As the lure of Thailand grows increasingly attractive for cash-strapped and under-employed Cambodians, Prime Minister Hun Sen yesterday made a public appeal for workers to stay in the country, simultaneously urging the Cambodian market to up its competitive edge.
In a speech at the inauguration of a new administrative building for the Ministry of Labour, Hun Sen admonished employers, and garment manufacturers in particular, to make the domestic market more attractive to workers, citing Cambodia’s ongoing labour shortage.
“I think that if [the garment industry] gave them higher wages, the workers would like going to work,” the prime minister said.
“And right now, the problem for the industry is competition to recruit workers.”
At times, the premier’s speech read like a lecture in basic supply-side economics.
“Don’t blame the government for not caring that [factories] are bankrupt,” he said.
“We cannot force the workers to work for you for a lower wage than others.”
Meanwhile, in neighbouring Thailand, despite looming mass deportations, more than 50,000 Cambodians have successfully registered as legal migrant workers, making themselves eligible for a recently instated 300 baht daily minimum wage – a salary that comes to just under $300 a month,
or more than three-and-a-half times the basic salary of a Cambodian garment worker including mandatory bonuses and allowances.
In his remarks, Hun Sen pointed to the availability of local jobs, saying workers don’t have “to be at risk” working overseas. That risk is very real, even for legal migrants, according to Andy Hall, a labour migration expert at Mahidol University in Thailand, but workers will continue to be drawn to Thailand unless Cambodia can offer work “to their people in industries that provide long-term and reliable jobs”.
“If [they’re legal migrants], they are frequently exploited by unregulated Thai and Cambodian agencies,” Hall said via email.
“If [illegal], they frequently fall prey to corrupt traffickers, smugglers and law enforcement officials. If they are lucky and get a good job, they can earn more than they would in Cambodia, and hopefully this will more often be the case after the January 1st increase in the national minimum wage.”
Dave Welsh, country director for the American Center for International Labor Solidarity, said that the ongoing expansion of the garment industry in Cambodia had “definitely” created a domestic labour shortage, but at the same time, wages had remained low.
“The industry is booming,” he said. “The buyers in the EU and the market in the EU is expanding rapidly, so there’s definitely room for the brands to kick in more wages.”
Ken Loo, secretary-general of the factory representative the Garment Manufacturers Association of Cambodia, said he would be in favour of a measure that saw increased wages – but only if output would go up as well.
“We support that, as long as we get in return a corresponding increase in productivity... and most importantly, correspondingly, an increase in the price we get from the buyers,” Loo said.
“Demand [for labour] is higher than supply in Phnom Penh, so why haven’t prices risen to reach equilibrium?” Loo went on to ask, noting that factories had increased wages above the minimum wage until running into resistance from the brands they supply. “We don’t have the ability to go any further.

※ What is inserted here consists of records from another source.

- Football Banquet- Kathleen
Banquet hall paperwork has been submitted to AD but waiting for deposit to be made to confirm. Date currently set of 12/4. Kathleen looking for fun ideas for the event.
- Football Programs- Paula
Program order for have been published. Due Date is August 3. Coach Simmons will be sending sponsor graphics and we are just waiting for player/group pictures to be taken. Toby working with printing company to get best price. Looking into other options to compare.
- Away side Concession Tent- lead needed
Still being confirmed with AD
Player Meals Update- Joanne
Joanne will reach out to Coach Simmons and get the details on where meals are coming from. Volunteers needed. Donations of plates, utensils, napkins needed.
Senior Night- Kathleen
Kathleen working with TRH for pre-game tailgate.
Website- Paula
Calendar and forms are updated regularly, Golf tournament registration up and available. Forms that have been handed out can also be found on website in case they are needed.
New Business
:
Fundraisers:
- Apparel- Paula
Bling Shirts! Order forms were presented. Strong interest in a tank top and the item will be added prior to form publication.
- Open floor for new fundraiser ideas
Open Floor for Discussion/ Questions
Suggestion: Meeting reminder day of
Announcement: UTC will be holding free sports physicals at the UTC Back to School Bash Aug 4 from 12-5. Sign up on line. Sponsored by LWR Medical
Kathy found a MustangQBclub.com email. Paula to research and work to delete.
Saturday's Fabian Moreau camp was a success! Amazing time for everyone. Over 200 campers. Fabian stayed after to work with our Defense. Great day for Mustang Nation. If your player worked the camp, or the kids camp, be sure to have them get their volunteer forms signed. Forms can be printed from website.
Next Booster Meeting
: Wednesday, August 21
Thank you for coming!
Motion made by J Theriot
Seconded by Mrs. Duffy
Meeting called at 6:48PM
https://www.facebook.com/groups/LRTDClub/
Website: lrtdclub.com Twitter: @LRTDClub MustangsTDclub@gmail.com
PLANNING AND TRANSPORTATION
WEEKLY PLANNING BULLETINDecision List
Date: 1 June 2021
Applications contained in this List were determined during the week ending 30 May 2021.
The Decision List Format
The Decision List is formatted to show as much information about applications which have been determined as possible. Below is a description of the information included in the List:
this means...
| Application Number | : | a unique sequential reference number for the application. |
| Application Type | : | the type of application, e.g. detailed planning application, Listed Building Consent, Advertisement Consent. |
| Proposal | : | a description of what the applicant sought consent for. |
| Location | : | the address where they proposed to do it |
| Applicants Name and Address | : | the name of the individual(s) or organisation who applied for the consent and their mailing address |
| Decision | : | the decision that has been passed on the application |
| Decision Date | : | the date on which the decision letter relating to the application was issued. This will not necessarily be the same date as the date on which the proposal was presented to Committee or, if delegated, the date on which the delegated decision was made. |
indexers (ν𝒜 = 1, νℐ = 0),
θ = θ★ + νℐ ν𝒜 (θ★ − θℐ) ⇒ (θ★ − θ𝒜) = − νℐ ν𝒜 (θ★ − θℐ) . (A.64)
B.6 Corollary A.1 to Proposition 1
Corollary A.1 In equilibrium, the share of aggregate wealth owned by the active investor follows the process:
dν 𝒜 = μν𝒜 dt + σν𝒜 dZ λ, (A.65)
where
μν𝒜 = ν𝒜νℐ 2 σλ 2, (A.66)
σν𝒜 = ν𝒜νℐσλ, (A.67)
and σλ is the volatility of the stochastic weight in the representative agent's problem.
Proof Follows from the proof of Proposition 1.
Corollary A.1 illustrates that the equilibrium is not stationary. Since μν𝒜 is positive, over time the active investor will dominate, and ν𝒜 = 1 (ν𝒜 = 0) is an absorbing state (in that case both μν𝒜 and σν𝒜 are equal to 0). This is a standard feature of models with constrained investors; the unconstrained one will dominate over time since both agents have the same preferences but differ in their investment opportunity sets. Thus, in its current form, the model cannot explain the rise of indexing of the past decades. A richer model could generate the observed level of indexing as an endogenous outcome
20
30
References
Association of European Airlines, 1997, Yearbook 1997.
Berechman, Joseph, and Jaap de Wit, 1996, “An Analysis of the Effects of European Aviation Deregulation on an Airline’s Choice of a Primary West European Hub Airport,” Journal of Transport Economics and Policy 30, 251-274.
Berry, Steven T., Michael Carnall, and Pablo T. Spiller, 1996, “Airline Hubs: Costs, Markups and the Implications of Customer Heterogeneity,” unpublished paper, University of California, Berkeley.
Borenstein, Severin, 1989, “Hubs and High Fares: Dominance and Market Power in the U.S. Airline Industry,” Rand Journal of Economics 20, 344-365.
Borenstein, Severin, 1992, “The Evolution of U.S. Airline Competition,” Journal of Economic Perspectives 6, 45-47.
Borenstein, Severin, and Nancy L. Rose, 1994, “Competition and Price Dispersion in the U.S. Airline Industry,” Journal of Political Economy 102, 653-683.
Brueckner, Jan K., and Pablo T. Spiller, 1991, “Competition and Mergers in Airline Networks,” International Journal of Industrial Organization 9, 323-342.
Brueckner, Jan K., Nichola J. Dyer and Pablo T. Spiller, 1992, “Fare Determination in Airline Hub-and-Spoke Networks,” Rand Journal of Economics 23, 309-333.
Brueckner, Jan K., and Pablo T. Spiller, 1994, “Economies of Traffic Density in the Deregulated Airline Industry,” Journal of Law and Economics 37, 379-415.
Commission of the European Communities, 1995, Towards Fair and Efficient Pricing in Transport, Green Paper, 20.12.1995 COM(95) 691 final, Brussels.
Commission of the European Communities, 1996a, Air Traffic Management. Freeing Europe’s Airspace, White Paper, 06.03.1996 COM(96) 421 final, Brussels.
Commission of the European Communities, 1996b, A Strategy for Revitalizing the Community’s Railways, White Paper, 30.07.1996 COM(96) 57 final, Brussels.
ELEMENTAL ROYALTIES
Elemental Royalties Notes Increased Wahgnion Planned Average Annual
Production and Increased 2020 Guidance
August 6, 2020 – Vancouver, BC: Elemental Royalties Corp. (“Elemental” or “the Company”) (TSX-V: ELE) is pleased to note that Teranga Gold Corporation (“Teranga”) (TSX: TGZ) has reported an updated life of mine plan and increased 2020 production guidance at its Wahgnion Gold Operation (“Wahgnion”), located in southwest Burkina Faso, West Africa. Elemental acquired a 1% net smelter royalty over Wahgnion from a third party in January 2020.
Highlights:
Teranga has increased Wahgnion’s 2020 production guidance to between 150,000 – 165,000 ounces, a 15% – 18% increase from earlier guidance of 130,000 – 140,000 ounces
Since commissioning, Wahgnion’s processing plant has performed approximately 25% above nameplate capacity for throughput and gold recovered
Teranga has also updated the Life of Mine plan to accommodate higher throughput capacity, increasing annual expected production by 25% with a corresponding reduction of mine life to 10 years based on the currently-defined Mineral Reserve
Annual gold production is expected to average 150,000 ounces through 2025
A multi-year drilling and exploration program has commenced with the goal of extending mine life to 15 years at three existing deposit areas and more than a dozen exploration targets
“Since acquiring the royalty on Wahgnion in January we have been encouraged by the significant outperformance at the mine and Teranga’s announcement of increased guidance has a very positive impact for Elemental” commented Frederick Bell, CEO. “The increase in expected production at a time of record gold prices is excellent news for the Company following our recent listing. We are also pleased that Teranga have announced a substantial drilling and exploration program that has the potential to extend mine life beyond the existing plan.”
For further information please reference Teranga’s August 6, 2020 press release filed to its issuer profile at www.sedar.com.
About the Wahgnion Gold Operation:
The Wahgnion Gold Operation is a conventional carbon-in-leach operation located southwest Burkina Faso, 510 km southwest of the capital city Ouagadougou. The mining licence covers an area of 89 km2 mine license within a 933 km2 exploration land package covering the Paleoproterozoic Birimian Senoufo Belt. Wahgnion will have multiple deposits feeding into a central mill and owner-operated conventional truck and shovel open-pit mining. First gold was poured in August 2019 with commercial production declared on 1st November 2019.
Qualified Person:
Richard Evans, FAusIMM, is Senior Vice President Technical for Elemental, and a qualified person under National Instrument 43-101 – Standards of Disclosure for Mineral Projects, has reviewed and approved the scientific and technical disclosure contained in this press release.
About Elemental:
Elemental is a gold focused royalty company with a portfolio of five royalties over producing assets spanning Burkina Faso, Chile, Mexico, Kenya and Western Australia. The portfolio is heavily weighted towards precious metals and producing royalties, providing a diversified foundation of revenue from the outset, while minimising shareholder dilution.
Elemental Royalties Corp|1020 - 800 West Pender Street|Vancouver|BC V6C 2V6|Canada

Any more that we go, it’s a loss.”
Welsh acknowledged that, given the industry’s structure, local factories are “squeezed” by brands, making more “creative” options like nutrition plans for workers more beneficial in the Cambodian system.
Welsh also noted that while the Thai minimum wage is higher than that in Cambodia, it comes with unexpected costs.
“If [migration is] done legally, you’re paying hidden fees,” he said. “The cost of living [in Thailand] is a lot higher than it is in rural Cambodia. So it’s a bit of a red herring to say the pay is better because the wage is higher. And in the [Thai] garment sector, a lot of it is informalised, whereas in Cambodia, at least it’s formalised.”
Nonetheless, said Moeun Tola, head of the labour program at the Community Legal Education Center, “if there is still low pay, we cannot stop [workers from migrating], and the working conditions in this country are also a problem”.
Tola also highlighted hidden costs – specifically the high passport fees, which he characterised as “money under the table” – as a driver of illegal immigration, which compounds risks for migrant workers.
“Samdech [Hun Sen] only receives reports from his officials, but he doesn’t know his officials’ secrets that they’re trying to hide from him,” he said.
“We have evidence that if workers want to go to Thailand, they have to pay officials between $150 to $300, and when workers ask them why, they reply that it’s to make the passport.”
Yesterday, Hun Sen and Ministry of Labour officials vehemently denied that migrant workers paid any more than their official discounted rate for passports – about $24.